By 1965, Wheeler was living full time in Boston and he met some musicians who were forming a band. He joined up as vocalist and harmonica player but he had a problem. He had to learn how to play the harp fast.  “I went to the music store and having ascertained that most rock and roll was in the key of E, I bought an E harp. This is how I learned the concept of cross harp. To this day, I always play four keys above whatever the key the song is in.” From December 1965 to March 1966, Wheeler wandered through The Bahamas where he found, to his surprise, local bands playing American and English rock and roll. He began sitting in and started his crossover to blues based rock.
 
When he returned to America he went to stay in Wakefield, MA before going back to Albany and joining his first real band, The Bougalieu, most often known as The Starving Bougalieu. During this time he really honed his playing and singing; working with a duo Larry Love and Joy Belle. They worked in small clubs around Albany with Larry on keys and Joy singing vocals.
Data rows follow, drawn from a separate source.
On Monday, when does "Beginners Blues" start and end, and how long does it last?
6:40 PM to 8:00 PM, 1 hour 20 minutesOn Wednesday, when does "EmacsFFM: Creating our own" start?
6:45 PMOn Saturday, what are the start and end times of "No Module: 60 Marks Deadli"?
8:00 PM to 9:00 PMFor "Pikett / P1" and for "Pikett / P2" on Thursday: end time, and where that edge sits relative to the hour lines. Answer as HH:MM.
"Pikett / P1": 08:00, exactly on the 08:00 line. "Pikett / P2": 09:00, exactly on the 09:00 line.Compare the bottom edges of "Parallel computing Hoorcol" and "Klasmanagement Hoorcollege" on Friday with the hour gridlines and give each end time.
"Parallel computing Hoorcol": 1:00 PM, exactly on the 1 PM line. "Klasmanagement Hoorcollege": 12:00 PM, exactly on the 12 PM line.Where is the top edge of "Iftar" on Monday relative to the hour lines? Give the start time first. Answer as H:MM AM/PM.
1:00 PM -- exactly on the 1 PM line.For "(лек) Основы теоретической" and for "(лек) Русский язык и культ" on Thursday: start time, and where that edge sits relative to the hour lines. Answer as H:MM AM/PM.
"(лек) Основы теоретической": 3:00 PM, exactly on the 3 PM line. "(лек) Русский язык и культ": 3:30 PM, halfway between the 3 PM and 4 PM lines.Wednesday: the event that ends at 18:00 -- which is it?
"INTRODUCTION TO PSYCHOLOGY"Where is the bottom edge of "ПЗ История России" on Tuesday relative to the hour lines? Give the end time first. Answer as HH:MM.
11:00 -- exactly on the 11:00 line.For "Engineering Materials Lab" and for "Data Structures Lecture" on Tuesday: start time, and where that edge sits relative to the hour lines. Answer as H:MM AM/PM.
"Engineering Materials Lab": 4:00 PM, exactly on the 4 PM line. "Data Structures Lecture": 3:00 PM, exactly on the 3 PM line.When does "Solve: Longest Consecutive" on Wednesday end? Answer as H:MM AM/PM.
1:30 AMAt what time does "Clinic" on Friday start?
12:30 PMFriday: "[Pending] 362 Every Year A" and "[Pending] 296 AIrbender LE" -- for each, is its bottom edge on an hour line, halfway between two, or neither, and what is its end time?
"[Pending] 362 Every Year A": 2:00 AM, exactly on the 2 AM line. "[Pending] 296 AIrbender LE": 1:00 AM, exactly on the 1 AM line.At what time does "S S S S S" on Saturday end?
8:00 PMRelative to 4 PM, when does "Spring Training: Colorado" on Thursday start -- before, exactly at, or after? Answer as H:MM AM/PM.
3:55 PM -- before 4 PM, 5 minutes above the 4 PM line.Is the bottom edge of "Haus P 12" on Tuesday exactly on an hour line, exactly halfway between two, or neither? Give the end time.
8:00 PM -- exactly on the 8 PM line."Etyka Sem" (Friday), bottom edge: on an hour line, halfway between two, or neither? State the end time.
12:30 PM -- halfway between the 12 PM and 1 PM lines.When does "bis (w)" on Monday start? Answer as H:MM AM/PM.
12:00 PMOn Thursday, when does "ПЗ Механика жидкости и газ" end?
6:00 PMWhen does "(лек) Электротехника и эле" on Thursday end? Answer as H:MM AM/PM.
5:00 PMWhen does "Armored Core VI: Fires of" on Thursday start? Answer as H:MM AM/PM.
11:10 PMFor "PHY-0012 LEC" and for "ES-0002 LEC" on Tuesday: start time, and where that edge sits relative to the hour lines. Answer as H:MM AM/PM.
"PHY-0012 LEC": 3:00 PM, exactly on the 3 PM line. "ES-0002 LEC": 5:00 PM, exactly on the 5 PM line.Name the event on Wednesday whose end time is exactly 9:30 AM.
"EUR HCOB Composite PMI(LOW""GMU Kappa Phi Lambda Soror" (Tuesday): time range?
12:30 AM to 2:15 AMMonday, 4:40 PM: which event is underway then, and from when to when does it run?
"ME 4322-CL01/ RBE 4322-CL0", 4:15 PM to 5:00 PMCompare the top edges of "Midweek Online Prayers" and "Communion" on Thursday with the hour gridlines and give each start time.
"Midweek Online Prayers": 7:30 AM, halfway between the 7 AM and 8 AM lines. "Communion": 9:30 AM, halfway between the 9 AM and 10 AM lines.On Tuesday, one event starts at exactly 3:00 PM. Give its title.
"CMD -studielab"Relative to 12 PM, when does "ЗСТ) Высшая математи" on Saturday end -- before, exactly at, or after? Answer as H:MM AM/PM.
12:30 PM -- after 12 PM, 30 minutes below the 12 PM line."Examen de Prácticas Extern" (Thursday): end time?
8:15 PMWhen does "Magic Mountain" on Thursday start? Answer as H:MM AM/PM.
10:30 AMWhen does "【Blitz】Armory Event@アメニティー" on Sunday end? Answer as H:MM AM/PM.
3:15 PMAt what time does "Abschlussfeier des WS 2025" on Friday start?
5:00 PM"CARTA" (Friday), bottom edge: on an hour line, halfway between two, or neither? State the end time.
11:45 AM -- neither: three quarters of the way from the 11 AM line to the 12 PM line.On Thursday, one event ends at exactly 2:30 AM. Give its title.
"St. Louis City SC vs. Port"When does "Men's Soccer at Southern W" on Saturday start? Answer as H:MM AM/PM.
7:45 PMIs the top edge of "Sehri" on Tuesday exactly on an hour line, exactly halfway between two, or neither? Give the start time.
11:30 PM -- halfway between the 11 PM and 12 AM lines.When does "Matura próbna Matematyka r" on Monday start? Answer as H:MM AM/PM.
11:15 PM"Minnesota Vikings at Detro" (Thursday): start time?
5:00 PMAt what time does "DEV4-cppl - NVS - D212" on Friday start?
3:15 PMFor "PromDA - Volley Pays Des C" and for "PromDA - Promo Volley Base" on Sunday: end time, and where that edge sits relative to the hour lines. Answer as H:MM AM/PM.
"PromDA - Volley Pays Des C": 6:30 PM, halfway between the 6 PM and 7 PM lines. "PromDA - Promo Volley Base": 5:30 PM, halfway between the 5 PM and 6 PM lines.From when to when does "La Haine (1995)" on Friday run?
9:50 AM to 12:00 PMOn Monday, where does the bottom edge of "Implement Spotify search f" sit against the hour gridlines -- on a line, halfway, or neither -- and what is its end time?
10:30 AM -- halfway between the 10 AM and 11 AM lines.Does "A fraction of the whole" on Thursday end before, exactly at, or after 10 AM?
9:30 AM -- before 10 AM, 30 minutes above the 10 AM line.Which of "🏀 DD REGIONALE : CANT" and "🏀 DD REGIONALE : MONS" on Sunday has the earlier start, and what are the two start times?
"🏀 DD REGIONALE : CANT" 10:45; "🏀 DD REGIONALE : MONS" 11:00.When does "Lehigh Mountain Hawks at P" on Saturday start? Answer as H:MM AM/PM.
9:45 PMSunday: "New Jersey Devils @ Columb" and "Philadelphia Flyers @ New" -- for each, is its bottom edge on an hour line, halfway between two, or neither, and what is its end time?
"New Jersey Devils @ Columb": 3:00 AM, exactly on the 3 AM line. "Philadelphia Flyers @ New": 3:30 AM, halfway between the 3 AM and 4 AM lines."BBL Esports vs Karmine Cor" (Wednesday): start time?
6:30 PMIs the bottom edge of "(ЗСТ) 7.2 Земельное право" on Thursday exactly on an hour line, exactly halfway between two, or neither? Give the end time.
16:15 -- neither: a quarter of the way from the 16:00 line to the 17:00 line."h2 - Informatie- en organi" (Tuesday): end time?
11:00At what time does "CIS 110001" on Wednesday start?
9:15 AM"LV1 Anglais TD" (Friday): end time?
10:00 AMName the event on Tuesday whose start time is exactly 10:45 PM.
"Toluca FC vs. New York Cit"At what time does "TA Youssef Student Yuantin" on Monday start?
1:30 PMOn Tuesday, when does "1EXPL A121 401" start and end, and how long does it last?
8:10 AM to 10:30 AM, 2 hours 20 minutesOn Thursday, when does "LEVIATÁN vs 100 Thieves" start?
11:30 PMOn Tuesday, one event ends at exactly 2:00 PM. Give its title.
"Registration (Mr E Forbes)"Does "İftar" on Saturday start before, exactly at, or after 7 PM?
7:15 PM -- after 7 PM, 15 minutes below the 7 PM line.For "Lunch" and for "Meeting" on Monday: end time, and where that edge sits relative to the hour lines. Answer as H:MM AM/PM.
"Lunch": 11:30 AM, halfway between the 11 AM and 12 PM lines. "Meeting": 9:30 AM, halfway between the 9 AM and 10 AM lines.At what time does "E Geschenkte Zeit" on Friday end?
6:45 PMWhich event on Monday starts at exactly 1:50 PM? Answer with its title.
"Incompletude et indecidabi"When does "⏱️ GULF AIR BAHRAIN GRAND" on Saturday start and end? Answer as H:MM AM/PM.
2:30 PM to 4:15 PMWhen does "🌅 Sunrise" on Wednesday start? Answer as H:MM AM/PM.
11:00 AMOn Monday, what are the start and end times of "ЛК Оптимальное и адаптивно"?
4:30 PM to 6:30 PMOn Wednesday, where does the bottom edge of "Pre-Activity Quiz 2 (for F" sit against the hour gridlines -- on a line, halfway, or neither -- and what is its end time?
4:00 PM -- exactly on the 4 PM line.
Wheeler notes: “These bands and club performances helped me master my presentation.”
 
In 1969, Parker moved first to Louisiana and then on to Los Angeles before coming back to Massachusetts. In November, 1970, he got a call to join George Leh’s band Swallow who were recording a session for their Out Of The Nest release. He was asked to track a harp solo cold on the song “Why Am I Treated So Bad?” He played with the group until 1973; and the band fell apart in the mid seventies. A couple of the horn players and him were living in West Newbury, MA and he met sultry singer Jeanne French when the horn players and him went to see her perform onstage and decided that she was a lot better than her rhythm section. They soon formed the band Hot Romance with her. Like all bands, this one dis- banded, and from 1976 through 1989 he did little performing. There was a brief stint with a c & w band and some studio work but for all intents and purposes Parker Wheeler was out of music.
 
In March, 1990 Wheeler was living in Elliot, Maine and had started a blues jam at a club in Kittery, and by December The Blues Party had moved to The Grog in Newburyport, Massachusetts. There have been changes over the years: guitarist extraordinaire Peter Giftos left, Tommy T.H. Hambridge (Grammy Award winning producer and player with Buddy Guy) moved to Nashville to become famous, and North Shore legend Fly Amero has gone on to other music projects; but the show still goes on and has consistently and continuously been showcasing stars for the past three decades. In May, 2016, after several years of discussion and tracking down masters, Live:The Grog Sessions 1997 was released on Black Rose Records featuring these tremendous talents and many other awesome artists and magnificent musicians. As for the future? “I am always hoping someone will want ‘the harmonica player’ for a gig.”